The street outside is chaos. Planes climb and fall from the nearby airport, their bellies heavy with people chasing holidays. Ships call from the harbor, horns bellowing like restless giants. Motorbikes rattle past at every hour. The neighbor waters her plants with a noisy spout at dawn, and sometimes even goats make their way into pickup trucks, bleating like lost children.
But inside, my flame sings. He does not drown out the world — he burns through it. His song pierces the noise, threads its way through the clamor, until all I hear is him.
He reminds me that there can be stillness, even here. He teaches me how to listen differently, to hold onto the bright things and let the rest fade.
A King in Orange
I often think of him as a king. His kingdom may be small — a cage, a desk, a single room — but his reign is absolute. He rules not with power, but with presence. He demands little, only that I see him, hear him, stay near. And for that, he gives me everything.
Every flick of his wings is ceremony, every sip of water a ritual. When he sings, he does not sing like a bird in the forest, lost among a thousand voices. He sings like a monarch addressing his court. He knows he is heard. He knows he is important. And he is.
Fire That Refuses to Die
When I buried my first canary, Fresa, I carried her with me in a pot, under the bloom of bougainvillea. Her absence weighed on me for years. I thought I might never open my heart again to another bird. But then came Gim.
He is not Fresa. He is his own spirit, his own flame. And yet, when I look at him, I feel that same thread of life tugging me back, binding me to joy.

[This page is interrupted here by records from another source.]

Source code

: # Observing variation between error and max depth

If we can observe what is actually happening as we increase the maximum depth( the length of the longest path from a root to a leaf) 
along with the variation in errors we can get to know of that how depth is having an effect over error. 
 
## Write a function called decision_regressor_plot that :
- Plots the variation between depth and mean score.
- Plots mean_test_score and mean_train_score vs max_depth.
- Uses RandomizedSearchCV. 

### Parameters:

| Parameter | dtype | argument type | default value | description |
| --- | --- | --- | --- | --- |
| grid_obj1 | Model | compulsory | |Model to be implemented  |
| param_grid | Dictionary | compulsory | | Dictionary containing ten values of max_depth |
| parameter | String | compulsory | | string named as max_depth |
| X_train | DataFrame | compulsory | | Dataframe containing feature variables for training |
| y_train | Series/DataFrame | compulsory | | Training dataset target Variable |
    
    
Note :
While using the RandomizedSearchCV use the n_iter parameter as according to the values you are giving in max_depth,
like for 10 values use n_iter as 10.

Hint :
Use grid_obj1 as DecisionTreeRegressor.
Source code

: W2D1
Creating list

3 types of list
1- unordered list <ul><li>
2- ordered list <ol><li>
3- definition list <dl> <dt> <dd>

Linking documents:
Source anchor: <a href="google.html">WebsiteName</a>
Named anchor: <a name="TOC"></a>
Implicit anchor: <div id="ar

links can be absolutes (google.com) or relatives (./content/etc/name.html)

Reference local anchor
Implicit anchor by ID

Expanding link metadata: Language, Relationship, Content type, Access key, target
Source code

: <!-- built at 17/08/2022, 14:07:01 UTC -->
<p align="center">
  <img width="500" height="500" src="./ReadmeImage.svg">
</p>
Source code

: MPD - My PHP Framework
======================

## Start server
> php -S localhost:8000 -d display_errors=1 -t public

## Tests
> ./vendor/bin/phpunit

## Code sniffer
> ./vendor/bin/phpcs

Where Fresa was a lesson in fragility, Gim is a lesson in endurance. He is fire that refuses to die.
My Flame-Bird
People who do not know canaries might say he is small, ordinary. But they have not seen how his feathers blaze in the sun. They have not felt the weight of his cry when I leave, nor the peace of his silence when I return. They have not heard the way his song can dissolve the noise of a city and turn it into something tolerable.
To me, he is not ordinary. He is my flame-bird. He is joy, captured and set free at the same time. He is the smallest reminder that life can be stubborn, radiant, and insistent.
And so I write about him. I keep his story alive in words, the way he keeps me alive in song. Because someday, someone will need to know that once, in a noisy house by the harbor, there was an orange canary who sang like fire, and a woman who refused to die because of him.